I want to compare two strings and sort them in alphabetical order. I am currently creating two arrays with the strings and sorting one them comparing the two arrays.

String a="LetterA";
String b="ALetterB";
String[] array1={a.toLowerCase(),b.toLowerCase()};
String[] array2={a.toLowerCase(),b.toLowerCase()};
Arrays.sort(array2);
if (Arrays.equals(array1, array2)){
    System.out.println(a+" is before "+b);
}
else{
    System.out.println(b+" is before "+a);
}

This works but it is time and memory consuming.
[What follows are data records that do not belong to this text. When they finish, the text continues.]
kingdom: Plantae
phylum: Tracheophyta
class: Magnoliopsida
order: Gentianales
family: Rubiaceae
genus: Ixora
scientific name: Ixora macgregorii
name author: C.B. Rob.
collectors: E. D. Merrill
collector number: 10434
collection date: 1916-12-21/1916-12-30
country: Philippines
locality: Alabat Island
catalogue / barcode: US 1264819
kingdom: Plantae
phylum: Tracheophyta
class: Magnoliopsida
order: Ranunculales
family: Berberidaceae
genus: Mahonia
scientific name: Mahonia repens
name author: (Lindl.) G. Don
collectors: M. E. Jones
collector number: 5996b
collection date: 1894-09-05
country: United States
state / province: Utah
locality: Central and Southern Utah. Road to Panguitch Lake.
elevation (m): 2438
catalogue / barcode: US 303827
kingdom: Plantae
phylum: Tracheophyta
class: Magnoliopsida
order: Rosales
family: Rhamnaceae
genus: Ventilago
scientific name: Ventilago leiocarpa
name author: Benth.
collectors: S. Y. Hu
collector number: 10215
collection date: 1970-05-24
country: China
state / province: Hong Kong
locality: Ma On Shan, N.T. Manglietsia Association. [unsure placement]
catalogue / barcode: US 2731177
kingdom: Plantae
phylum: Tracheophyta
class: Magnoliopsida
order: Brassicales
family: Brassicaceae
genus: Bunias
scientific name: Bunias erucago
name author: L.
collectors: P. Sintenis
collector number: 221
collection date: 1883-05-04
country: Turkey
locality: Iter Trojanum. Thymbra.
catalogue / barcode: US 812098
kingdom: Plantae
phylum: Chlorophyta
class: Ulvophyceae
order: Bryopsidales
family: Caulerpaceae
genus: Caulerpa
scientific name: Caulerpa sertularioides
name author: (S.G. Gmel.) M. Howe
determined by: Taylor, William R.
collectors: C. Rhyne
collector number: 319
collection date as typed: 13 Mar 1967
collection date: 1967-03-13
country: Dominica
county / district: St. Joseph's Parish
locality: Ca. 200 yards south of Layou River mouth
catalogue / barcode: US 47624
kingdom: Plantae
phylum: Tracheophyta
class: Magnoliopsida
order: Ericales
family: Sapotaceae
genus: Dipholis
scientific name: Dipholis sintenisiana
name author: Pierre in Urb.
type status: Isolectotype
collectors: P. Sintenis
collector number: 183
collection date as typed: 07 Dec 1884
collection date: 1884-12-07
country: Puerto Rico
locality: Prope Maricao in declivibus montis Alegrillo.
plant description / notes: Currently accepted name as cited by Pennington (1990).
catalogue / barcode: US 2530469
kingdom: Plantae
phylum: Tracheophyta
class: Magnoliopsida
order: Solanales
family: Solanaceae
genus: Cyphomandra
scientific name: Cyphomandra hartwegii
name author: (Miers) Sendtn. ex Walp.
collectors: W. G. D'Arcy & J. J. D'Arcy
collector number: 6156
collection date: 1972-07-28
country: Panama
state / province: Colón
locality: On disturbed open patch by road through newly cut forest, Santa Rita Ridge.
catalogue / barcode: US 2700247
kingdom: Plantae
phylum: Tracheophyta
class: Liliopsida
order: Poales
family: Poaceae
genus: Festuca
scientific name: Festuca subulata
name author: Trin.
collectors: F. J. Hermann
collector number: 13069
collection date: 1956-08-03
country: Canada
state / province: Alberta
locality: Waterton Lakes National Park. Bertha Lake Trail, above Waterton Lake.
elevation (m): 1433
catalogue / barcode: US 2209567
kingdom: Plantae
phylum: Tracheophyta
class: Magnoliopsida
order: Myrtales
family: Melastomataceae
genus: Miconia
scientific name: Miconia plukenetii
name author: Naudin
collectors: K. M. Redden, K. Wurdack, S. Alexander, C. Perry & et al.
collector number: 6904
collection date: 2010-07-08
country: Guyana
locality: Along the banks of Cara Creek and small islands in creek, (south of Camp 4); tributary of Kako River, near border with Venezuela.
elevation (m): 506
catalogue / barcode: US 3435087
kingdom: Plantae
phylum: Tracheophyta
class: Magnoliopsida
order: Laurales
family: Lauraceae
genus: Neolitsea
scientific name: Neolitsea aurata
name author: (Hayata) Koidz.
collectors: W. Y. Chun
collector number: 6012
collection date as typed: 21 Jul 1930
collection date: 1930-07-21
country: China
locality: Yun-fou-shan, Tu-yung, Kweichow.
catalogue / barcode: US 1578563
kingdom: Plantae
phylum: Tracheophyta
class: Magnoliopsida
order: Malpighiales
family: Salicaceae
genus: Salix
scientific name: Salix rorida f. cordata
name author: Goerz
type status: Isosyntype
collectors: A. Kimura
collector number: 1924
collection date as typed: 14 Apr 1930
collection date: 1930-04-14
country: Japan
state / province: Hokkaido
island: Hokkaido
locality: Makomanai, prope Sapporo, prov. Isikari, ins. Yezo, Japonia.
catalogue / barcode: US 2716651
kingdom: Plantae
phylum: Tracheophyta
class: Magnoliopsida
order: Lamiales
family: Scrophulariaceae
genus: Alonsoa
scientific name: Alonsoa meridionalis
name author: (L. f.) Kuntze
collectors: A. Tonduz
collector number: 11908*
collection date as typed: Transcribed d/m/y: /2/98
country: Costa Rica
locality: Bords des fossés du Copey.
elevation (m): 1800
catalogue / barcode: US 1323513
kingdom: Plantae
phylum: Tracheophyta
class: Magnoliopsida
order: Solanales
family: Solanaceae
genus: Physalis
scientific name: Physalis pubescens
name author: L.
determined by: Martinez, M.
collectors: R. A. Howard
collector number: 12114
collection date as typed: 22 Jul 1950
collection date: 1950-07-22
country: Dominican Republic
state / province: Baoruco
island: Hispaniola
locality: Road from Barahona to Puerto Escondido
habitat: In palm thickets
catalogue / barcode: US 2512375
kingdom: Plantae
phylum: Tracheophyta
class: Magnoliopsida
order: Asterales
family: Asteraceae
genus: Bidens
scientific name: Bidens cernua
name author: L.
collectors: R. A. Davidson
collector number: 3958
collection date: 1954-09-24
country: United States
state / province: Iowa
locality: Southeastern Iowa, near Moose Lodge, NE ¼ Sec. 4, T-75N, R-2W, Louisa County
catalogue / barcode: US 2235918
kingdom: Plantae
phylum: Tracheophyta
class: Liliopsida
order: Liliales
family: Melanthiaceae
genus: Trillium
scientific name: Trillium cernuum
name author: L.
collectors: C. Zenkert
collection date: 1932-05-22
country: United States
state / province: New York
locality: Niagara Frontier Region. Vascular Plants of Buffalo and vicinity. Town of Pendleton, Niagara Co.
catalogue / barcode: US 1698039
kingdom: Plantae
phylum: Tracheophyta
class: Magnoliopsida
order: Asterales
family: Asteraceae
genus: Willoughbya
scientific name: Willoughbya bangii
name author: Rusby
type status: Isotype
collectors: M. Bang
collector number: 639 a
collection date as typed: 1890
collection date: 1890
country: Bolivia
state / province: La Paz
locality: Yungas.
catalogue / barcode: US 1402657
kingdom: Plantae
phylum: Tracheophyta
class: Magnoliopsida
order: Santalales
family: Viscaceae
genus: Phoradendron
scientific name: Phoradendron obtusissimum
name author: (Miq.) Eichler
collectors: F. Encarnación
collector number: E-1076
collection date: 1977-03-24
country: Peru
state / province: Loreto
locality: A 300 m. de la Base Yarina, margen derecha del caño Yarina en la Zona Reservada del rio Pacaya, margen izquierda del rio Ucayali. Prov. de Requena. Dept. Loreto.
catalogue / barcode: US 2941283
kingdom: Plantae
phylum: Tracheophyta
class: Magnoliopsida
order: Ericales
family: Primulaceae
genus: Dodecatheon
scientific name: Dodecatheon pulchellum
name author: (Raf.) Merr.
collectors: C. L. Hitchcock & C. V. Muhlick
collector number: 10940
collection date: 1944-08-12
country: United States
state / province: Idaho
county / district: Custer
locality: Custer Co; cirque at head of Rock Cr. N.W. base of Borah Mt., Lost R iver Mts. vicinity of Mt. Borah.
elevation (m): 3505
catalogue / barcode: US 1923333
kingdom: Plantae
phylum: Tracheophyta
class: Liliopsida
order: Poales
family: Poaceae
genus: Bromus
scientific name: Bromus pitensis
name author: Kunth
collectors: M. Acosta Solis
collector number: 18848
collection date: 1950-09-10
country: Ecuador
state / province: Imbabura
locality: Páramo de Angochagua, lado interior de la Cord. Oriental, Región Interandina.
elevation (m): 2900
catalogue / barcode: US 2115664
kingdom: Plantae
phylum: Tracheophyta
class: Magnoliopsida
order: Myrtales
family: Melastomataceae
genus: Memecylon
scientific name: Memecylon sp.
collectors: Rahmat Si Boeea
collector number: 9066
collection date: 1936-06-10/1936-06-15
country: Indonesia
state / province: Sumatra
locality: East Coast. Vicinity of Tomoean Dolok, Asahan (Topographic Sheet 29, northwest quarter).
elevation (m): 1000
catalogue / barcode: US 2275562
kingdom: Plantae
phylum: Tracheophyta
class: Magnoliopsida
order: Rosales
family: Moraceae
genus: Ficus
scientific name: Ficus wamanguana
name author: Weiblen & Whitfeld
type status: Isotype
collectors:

I would appreciate if anyone can suggest a better way to do this.

Answer 1

Here is the code for the problem.

 public static void main(String[] args) {
    String a="Angram";
    String b="Angram";

    if(a.length()==b.length()) {
        char c[]=a.toCharArray();
        char d[]=b.toCharArray();
        Arrays.sort(c);
        Arrays.sort(d);
        a=new String(c);
        b=new String(d);
        if(a.equals(b)) 
            System.out.print("Yes");
        else
            System.out.print("No");
    }
    else {
        System.out.print("No");
    }
}

Answer 2

If you just look for an easy and elegant code and you do not want to preoptimize, in java 8 you can do like this:

String[] sorted = Stream.of(a, b).sorted().toArray(String[]::new);
System.out.println(sorted[0] + " is before " + sorted[1]);

Answer 3

Hint: All basic data type classes in java implement Comparable interface.

String a="LetterA";
String b="ALetterB";
int compare = a.compareTo(b);
if (compare < 0){
    System.out.println(a+" is before "+b);
}
else if (compare > 0) {
    System.out.println(b+" is before "+a);
}
else {
    System.out.println(b+" is same as "+a);
}

Answer 4

int compare = a.compareTo(b);
if (compare < 0){
    System.out.println(a + " is before " +b);
} else if (compare > 0) {
    System.out.println(b + " is before " +a);
} else {
    System.out.println("Strings are equal")
}